**** Provided records

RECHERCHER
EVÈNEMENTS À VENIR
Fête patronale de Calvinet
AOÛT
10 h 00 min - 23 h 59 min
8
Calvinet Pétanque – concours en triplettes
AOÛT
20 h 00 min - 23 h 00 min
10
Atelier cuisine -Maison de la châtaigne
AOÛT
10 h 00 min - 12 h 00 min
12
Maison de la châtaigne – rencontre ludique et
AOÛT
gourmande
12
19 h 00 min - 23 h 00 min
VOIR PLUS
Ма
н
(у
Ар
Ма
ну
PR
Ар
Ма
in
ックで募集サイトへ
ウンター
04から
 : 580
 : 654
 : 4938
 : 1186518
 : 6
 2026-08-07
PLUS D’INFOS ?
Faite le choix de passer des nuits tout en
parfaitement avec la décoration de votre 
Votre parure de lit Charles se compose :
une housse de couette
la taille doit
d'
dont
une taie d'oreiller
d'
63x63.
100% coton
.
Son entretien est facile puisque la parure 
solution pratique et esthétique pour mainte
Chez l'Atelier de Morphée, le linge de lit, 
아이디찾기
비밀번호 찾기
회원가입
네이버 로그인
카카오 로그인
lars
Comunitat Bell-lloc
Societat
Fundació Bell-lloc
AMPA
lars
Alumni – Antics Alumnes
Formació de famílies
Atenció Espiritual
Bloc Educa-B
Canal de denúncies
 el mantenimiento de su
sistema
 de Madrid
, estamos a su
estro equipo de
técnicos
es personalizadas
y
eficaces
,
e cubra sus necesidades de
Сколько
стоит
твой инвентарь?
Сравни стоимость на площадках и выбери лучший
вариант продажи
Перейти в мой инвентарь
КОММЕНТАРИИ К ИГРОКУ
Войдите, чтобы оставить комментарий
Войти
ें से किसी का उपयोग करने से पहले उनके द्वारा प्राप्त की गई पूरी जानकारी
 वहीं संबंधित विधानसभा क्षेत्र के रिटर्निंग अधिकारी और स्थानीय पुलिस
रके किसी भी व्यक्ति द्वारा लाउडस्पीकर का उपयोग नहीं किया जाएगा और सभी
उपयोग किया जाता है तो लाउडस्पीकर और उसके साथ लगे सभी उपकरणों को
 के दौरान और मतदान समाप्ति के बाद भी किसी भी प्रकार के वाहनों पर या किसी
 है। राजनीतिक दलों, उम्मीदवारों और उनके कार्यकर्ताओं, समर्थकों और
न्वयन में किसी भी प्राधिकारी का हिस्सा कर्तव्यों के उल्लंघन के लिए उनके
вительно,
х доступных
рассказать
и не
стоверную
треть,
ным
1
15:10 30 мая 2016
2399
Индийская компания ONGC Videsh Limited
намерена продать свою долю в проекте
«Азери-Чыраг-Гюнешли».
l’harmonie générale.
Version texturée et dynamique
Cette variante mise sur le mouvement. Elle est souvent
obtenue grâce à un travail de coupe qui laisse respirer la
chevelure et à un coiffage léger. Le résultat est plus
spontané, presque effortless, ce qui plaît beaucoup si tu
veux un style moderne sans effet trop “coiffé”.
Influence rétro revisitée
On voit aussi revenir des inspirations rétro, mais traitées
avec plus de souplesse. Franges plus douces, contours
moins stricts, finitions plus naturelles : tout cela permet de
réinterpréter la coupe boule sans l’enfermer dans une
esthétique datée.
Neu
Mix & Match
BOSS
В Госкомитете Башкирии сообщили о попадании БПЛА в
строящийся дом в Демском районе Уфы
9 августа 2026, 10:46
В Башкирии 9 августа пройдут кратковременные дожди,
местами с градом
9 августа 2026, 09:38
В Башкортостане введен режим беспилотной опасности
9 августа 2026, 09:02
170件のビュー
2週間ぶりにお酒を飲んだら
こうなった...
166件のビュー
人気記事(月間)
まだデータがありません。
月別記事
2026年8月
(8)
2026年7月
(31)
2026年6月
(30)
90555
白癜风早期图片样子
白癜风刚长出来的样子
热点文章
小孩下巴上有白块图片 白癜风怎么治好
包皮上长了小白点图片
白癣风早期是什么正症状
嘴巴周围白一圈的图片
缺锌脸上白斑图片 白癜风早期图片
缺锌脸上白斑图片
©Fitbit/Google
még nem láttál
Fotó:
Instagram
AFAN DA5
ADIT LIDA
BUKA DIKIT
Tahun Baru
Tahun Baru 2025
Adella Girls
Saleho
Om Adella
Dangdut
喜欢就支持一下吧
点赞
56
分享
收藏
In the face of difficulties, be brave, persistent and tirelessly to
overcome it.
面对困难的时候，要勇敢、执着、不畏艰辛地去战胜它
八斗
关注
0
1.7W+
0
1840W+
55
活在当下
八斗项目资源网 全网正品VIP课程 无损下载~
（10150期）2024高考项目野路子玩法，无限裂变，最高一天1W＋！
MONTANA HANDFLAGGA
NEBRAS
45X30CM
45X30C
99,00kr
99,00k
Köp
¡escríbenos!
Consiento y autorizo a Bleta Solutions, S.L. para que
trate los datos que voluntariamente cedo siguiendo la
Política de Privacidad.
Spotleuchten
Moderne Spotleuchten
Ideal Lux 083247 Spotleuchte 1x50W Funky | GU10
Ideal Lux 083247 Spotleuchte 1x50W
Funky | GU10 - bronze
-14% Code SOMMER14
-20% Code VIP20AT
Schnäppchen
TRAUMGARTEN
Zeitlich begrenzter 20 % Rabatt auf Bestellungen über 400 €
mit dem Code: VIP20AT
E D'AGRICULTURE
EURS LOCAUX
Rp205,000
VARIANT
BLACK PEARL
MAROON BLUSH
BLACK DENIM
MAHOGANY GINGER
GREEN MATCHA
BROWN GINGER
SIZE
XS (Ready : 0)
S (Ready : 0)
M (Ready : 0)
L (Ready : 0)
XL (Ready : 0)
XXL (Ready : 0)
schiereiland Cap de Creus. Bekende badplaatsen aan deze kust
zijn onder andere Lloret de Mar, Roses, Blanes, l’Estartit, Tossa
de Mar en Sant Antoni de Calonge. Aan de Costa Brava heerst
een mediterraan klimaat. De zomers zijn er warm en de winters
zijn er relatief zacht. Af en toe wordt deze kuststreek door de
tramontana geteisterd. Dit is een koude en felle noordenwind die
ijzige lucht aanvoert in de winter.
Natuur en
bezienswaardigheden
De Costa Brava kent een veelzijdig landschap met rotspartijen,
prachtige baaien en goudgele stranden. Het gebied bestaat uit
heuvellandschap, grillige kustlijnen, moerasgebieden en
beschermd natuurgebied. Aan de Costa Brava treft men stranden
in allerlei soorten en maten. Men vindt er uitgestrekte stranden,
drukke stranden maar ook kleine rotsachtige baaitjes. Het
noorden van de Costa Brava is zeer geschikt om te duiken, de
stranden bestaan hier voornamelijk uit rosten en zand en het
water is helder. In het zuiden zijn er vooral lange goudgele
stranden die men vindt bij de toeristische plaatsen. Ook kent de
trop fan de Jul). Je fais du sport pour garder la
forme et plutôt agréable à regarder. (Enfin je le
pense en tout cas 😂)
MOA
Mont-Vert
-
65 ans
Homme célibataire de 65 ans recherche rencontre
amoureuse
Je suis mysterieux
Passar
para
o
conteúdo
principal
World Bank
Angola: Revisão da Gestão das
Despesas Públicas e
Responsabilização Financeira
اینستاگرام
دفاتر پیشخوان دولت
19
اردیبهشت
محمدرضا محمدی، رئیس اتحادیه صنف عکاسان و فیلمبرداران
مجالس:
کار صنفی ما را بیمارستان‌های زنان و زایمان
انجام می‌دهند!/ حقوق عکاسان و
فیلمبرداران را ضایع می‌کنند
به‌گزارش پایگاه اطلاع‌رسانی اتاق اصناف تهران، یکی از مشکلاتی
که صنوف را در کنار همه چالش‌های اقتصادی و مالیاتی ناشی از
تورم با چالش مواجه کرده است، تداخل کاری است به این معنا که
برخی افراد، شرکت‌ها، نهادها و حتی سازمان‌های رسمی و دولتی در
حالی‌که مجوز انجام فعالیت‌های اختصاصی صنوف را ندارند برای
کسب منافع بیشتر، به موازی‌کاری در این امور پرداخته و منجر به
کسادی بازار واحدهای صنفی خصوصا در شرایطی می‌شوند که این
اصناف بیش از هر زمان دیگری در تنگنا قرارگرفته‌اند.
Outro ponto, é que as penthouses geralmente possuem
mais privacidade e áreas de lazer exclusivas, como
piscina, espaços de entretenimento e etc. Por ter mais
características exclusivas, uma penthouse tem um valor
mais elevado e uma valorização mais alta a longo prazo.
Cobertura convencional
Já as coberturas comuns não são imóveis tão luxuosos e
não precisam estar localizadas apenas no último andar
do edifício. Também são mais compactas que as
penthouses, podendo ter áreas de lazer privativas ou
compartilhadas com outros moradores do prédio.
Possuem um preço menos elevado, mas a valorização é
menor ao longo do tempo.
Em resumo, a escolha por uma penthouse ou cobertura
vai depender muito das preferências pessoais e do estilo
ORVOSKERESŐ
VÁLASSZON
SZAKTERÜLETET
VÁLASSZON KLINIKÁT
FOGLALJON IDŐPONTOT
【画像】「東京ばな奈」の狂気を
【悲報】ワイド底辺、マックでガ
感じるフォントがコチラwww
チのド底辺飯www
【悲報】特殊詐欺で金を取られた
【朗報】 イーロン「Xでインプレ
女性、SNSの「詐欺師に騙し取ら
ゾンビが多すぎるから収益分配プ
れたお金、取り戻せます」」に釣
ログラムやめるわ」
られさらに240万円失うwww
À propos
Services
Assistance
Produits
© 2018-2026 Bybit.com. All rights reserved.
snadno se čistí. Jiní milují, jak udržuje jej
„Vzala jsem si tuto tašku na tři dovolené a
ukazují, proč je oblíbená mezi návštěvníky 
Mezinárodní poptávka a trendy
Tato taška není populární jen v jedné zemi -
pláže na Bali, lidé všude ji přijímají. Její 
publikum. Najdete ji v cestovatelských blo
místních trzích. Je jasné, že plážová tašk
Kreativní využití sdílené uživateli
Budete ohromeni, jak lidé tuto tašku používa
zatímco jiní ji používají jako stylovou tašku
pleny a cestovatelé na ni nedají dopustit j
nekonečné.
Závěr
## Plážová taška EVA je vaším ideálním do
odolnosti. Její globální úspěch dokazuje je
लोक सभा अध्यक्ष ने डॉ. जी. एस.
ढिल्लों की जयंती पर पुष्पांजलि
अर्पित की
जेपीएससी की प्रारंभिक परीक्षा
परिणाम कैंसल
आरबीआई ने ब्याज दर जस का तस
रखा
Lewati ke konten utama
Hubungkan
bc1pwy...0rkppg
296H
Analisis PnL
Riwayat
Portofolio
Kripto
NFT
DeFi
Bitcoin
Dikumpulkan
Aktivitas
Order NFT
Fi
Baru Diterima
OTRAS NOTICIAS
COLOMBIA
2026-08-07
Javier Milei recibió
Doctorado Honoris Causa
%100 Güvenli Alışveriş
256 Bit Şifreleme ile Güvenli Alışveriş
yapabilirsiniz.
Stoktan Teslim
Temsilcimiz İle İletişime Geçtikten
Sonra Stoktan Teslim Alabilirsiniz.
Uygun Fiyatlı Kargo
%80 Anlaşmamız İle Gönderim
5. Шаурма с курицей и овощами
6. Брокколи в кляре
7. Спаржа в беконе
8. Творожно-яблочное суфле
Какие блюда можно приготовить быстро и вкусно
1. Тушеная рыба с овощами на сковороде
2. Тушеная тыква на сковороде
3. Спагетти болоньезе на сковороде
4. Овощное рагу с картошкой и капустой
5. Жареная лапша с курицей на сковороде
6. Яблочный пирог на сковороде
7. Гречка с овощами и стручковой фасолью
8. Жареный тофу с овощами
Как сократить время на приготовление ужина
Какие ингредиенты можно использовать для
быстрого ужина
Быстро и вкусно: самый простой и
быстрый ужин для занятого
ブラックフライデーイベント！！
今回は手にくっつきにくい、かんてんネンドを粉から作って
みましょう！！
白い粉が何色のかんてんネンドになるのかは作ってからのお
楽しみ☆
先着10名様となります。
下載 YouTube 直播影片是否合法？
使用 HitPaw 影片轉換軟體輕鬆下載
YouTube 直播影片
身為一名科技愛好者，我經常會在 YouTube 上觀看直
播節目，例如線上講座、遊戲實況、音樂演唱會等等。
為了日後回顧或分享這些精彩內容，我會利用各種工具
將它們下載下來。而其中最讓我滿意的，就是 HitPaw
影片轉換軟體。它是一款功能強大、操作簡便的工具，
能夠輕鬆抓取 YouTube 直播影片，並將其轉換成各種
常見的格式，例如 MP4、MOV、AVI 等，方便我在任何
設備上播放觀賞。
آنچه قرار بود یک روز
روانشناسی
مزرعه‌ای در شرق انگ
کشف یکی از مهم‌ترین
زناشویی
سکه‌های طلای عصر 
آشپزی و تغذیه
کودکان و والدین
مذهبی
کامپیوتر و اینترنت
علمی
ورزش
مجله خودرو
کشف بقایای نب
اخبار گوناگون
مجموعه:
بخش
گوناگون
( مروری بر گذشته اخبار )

********

Task to carry out -
Look for the line with "為了日後回顧或分享這些精彩內容，我會利用各種工具" in the records above. Repeat it and each line after it exactly.

Response area -
為了日後回顧或分享這些精彩內容，我會利用各種工具
將它們下載下來。而其中最讓我滿意的，就是 HitPaw
影片轉換軟體。它是一款功能強大、操作簡便的工具，
能夠輕鬆抓取 YouTube 直播影片，並將其轉換成各種
常見的格式，例如 MP4、MOV、AVI 等，方便我在任何
設備上播放觀賞。
آنچه قرار بود یک روز
روانشناسی
مزرعه‌ای در شرق انگ
کشف یکی از مهم‌ترین
زناشویی
سکه‌های طلای عصر 
آشپزی و تغذیه
کودکان و والدین
مذهبی
کامپیوتر و اینترنت
علمی
ورزش
مجله خودرو
کشف بقایای نب
اخبار گوناگون
مجموعه:
بخش
گوناگون
( مروری بر گذشته اخبار )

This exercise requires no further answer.